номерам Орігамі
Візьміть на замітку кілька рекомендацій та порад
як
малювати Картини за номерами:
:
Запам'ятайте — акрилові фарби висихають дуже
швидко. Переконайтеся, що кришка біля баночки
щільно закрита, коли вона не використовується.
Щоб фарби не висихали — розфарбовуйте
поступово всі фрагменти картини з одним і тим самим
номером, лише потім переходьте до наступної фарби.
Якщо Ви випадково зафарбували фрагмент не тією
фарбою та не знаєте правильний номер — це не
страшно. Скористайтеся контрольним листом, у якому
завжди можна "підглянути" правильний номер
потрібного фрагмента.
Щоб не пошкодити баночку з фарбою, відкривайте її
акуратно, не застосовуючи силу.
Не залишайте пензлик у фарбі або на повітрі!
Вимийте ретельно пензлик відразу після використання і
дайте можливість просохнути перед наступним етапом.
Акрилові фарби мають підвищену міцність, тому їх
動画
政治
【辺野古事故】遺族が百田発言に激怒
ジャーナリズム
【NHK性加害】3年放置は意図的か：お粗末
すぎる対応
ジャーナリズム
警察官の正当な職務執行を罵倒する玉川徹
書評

--------------------------------

Check each line of the data above, and please copy the ones in which the string "правильний" occurs.

фарбою та не знаєте правильний номер — це не
завжди можна "підглянути" правильний номер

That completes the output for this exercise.